I think the feelings you’ve described of being very overwhelmed and at times even resentful of the impact on your lifestyle, as well as worried you’ve made the wrong decision are so so normal. I have three dogs and felt all those things with each one (and probably will feel them again with the next) but I wouldn’t trade my babies for anything. That said, being just a few days in is way too soon to throw in the towel. I would give it a minimum of three months (time frame explained below) for you and the kitten to adjust to each other and develop your routine before even considering trying to rehome (which I’m not sure you’re even putting on the table…but just in case). As part of that, it is okay to take time to yourself away from your kitten, especially as she gets older. With all my dogs, their training included time in their crate or baby gated in another room even when I was at home because they need to be able to cope with downtime/being on their own, and everyone (including parents of human babies) needs a break sometimes. If you’re not comfortable leaving the cat alone, is there a trusted friend or family member who could come entertain her for a little bit every once in a while?

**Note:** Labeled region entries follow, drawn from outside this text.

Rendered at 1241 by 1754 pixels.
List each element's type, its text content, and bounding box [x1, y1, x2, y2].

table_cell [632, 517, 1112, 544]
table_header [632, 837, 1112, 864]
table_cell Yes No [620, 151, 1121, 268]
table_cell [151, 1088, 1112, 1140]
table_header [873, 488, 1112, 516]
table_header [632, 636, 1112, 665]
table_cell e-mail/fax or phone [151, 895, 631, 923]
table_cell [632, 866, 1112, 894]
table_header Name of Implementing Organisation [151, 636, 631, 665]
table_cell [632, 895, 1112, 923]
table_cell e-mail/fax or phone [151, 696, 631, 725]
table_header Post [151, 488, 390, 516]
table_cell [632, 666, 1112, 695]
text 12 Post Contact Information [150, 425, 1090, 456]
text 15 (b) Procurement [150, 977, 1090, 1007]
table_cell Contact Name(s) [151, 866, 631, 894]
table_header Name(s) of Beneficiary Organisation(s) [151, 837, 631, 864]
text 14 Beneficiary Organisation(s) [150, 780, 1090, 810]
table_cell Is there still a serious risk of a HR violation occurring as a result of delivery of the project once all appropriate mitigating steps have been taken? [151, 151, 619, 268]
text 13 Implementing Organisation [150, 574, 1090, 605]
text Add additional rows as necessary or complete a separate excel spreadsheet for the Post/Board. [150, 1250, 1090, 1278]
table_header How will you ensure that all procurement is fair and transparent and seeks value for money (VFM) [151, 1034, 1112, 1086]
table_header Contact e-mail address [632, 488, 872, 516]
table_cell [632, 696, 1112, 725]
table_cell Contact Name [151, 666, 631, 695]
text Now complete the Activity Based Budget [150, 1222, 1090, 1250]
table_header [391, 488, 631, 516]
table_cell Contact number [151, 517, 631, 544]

That said (and this is where my disclaimer kicks in), I would definitely NOT recommend getting a second cat. My understanding is that while cats are easier to socialize while they’re young enough to grow up together (as are dogs), they are also in general more difficult to socialize than dogs because they aren’t pack animals. In addition to the increase in logistical complexity with multiple animals in a home, socialization requires time and energy, and if you are already overwhelmed, I don’t think you’re in a place to provide that. With my current dogs, I brought a 4-month puppy into my home with a senior dog, and it took us about 3 months to settle in with each other and develop a routine. Right once we’d gotten settled with each other, she hit her “teenage” years and we had another 3 months of chaos. While my senior dog is pretty ornery and would prefer to be left on his own, puppy #2 loves playing with other dogs and wanted nothing more than for him to play with her at home, so when she hit 1.5 years, I decided I wanted to get another dog closer to her age/energy levels to give my senior boy some peace. I fully expected another several months socializing all 3 dogs, but especially my senior and puppy #3. In reality, after I adopted a 10-month old boy, he and my senior dog adjusted seamlessly in about a week, while he and his sister (neither of whom had shown any reactivity to another dog previously) had about a month where they wanted to attack each other any time they were in the same space, and I ended up having to work with a trainer to help me socialize them, and it took us a full 6 months to really be at peace with each other no matter what. They now love to play together and do keep one another entertained, but it was a lot to get there, and I’m sure you can imagine I cried and questioned my choices just about every day during that time period. I even had to resign myself to the possiblity of needing to keep them separated for their entire lives because I felt I’d made a commitment to both dogs and couldn’t go back on that even if it didn’t work out like I’d envisioned. Bottom line, you can never exactly predict how two animals will do together, and there have been just enough responses here to the effect of 2 cats = double trouble that I wouldn’t chance it.
Best of luck to you for things to settle down quickly. While my time frames from my dogs may not be the most reassuring, hopefully they illustrate that it does always get better, even if that feels out of reach today…especially if you stay committed to training. Also, my guys are all special needs, with puppy #2 having some neurological damage from a traumatic head injury before I got her, so my time frames are probably much higher than average.